Lokales FD 30.03.2026

Das Ende einer Institution – Bettenhaus Köhler geschlossen

Fulda (pk) – Nach mehr als 160 Jahren Firmengeschichte schloss das Bettenhaus Köhler in der Fuldaer Löhrstraße am Samstag seine Pforten. Damit verliert die Innenstadt eine echte Institution. Irmgard Köhler, die das Geschäft gemeinsam mit ihrem Mann Franz betrieb, blickt mit einem weinenden und einem lachenden Auge auf die letzten Stunden des Traditionsbetriebs.

Irmgard Köhler vor dem Geschäft, dass sie über fünf Jahrzehnte gemeinsam mit ihrem Mann Franz betrieben hat. Foto: Paul Kukula.

Die Geschichte des Unternehmens reicht weit in die Vergangenheit zurück.
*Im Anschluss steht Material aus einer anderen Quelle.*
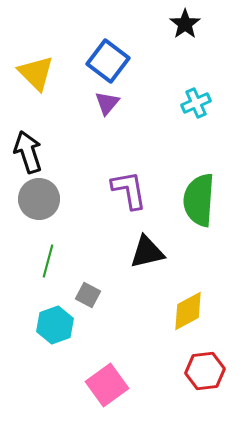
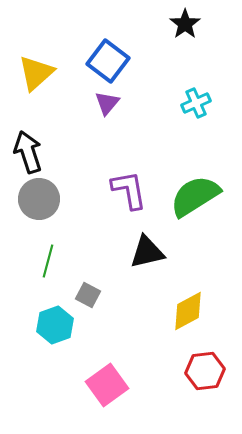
yellow triangle: rotated 33 degrees clockwise
green semicircle: moved 4 px left, 4 px up; rotated 54 degrees clockwise
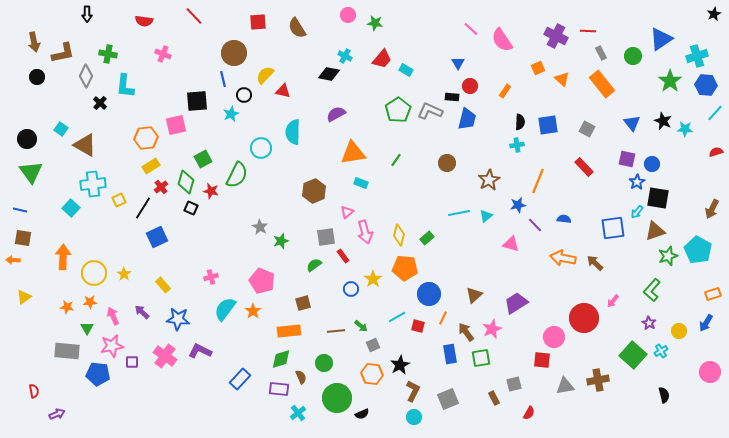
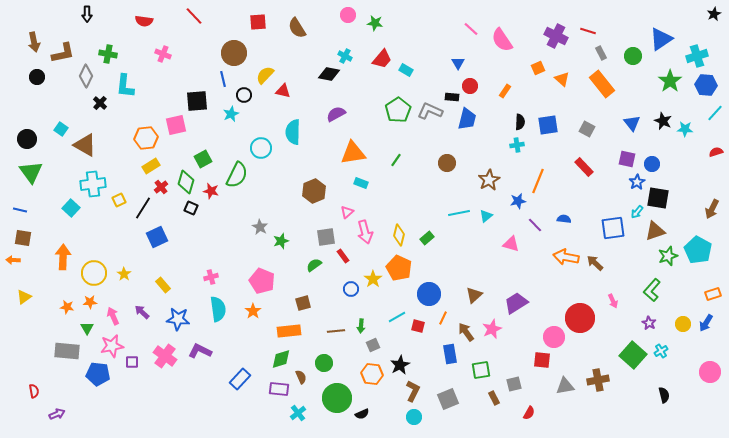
red line at (588, 31): rotated 14 degrees clockwise
blue star at (518, 205): moved 4 px up
orange arrow at (563, 258): moved 3 px right, 1 px up
orange pentagon at (405, 268): moved 6 px left; rotated 20 degrees clockwise
pink arrow at (613, 301): rotated 64 degrees counterclockwise
cyan semicircle at (225, 309): moved 7 px left; rotated 135 degrees clockwise
red circle at (584, 318): moved 4 px left
green arrow at (361, 326): rotated 56 degrees clockwise
yellow circle at (679, 331): moved 4 px right, 7 px up
green square at (481, 358): moved 12 px down
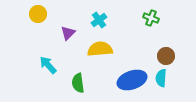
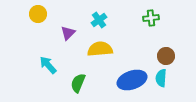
green cross: rotated 28 degrees counterclockwise
green semicircle: rotated 30 degrees clockwise
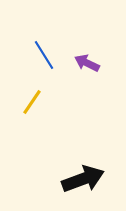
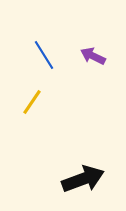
purple arrow: moved 6 px right, 7 px up
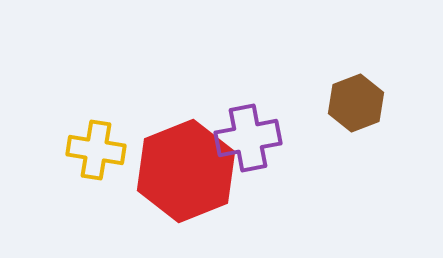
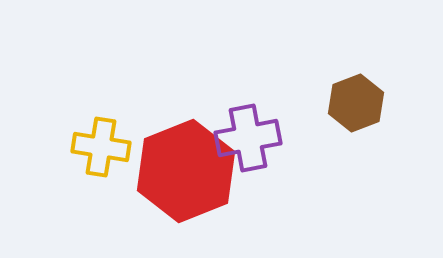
yellow cross: moved 5 px right, 3 px up
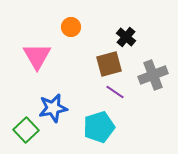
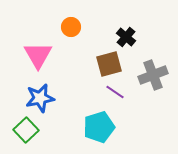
pink triangle: moved 1 px right, 1 px up
blue star: moved 13 px left, 10 px up
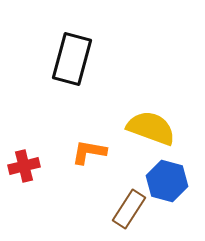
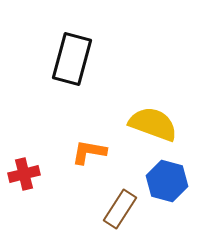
yellow semicircle: moved 2 px right, 4 px up
red cross: moved 8 px down
brown rectangle: moved 9 px left
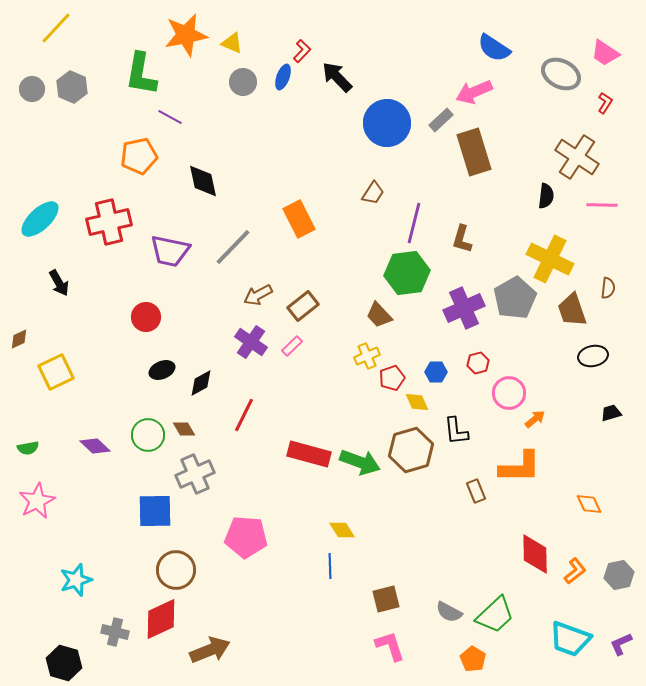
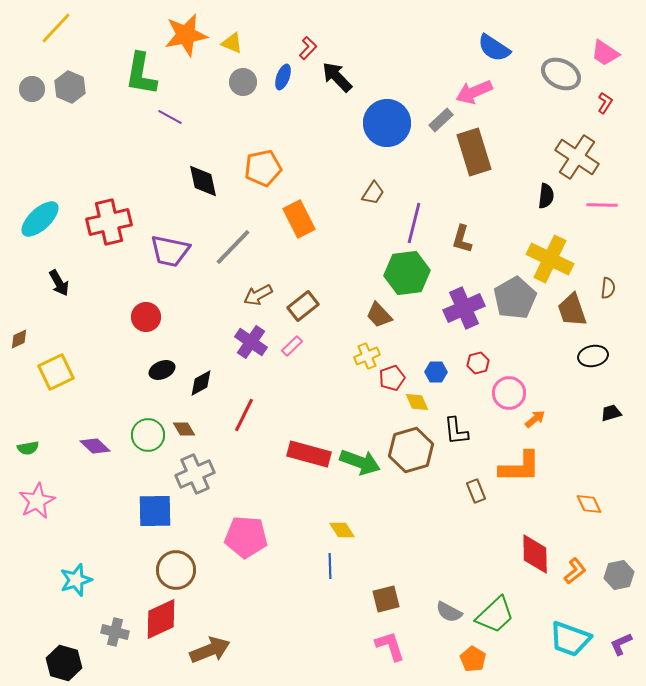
red L-shape at (302, 51): moved 6 px right, 3 px up
gray hexagon at (72, 87): moved 2 px left
orange pentagon at (139, 156): moved 124 px right, 12 px down
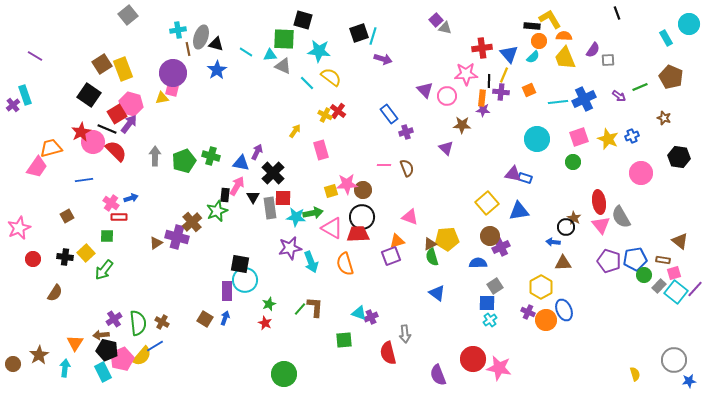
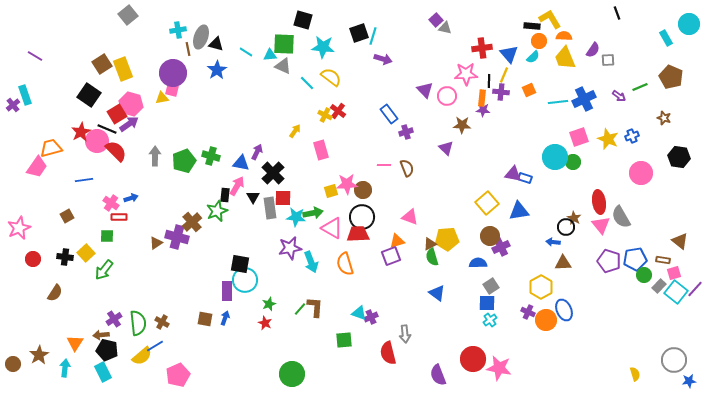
green square at (284, 39): moved 5 px down
cyan star at (319, 51): moved 4 px right, 4 px up
purple arrow at (129, 124): rotated 18 degrees clockwise
cyan circle at (537, 139): moved 18 px right, 18 px down
pink circle at (93, 142): moved 4 px right, 1 px up
gray square at (495, 286): moved 4 px left
brown square at (205, 319): rotated 21 degrees counterclockwise
yellow semicircle at (142, 356): rotated 10 degrees clockwise
pink pentagon at (122, 359): moved 56 px right, 16 px down
green circle at (284, 374): moved 8 px right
Ein Färbermeister gründete das Familienunternehmen im Jahr 1862. Über Generationen hinweg blieb der Betrieb in Familienhand. „Jedes Familienmitglied hat sich immer dem Zeitgeist angepasst“, erklärt Irmgard Köhler rückblickend. So wandelte sich das Sortiment im Laufe der Jahrzehnte von Babybekleidung über Herrenhemden und Unterwäsche bis hin zu Polstern. Als Franz Köhler das Unternehmen im Jahr 1972 übernahm, spezialisierte sich das Ehepaar auf den aufkommenden Trend zum gesunden Schlafen und bot hochwertige Produkte in diesem Segment an. Dabei war es beiden eine Herzensangelegenheit, stets auf höchste Qualität und eine individuelle Beratung zu setzen.

Nun endet diese Ära nach mehr als fünf Jahrzehnten. Irmgard Köhler (76) und Franz Köhler (78) treten ihren wohlverdienten Ruhestand an. „Wenn wir jetzt noch jünger wären, kämen wir nie auf die Idee, den Laden zu schließen“, so Irmgard Köhler. Mit Blick auf nun anstehenden Einzug der Projekte unter dem Dach der „L14zwo“ zeigt sich die Inhaberin jedoch sehr glücklich: „Wir freuen uns richtig, dass hier junge Leute reinkommen – die sprühen vor Ideen.“ In dieser Hinsicht überwiege das lachende Auge, auch wenn der Abschied schwerfällt.

Die letzten Stunden im Laden waren für die Inhaberin schön: „Ich hatte so nette Gespräche gehabt, die Kunden machen es mir leicht“, berichtet Köhler gerührt. Viele Besucher bedankten sich für die langjährige Treue und brachten Präsente wie Blumen mit. „Die letzten Stunden sind enorm – die Gespräche sind so persönlich“, so die Betreiberin weiter. Es wurde sich umarmt und verabschiedet. Dennoch sei es kein Abschied für immer, da sich die Wege in Fulda sicher wieder kreuzen werden – die Stadt sei „Gott sei Dank nicht so groß“. Irmgard Köhler möchte auf diesem Weg ausdrücklich „Danke“ sagen für die vielen schönen Worte und Gesten der vergangenen Tage.

Im Bettenhaus Köhler gab es nicht nur Beratung und Verkauf, sondern von Zeit zu Zeit auch Kunst und Kultur. „Die schönsten waren immer die Lesungen im Bett mit Musik“, erinnert sich die Irmgard Köhler an die Veranstaltungen zurück. Auch Drucke wurden mit Unterstützung von Bernd Baldus von der Kunststation Kleinsassen realisiert. Und eins bleibt natürlich besonders in Erinnerung: „Die fünfte Jahreszeit“, sagt die 76-Jährige. An Karneval sei regelmäßig das volle Gefolge in den Laden einmarschiert. „Das war wirklich wunderschön“, so Irmgard Köhler abschließend.

Abschied vom Bettenhaus Köhler. Fotos: Paul Kukula.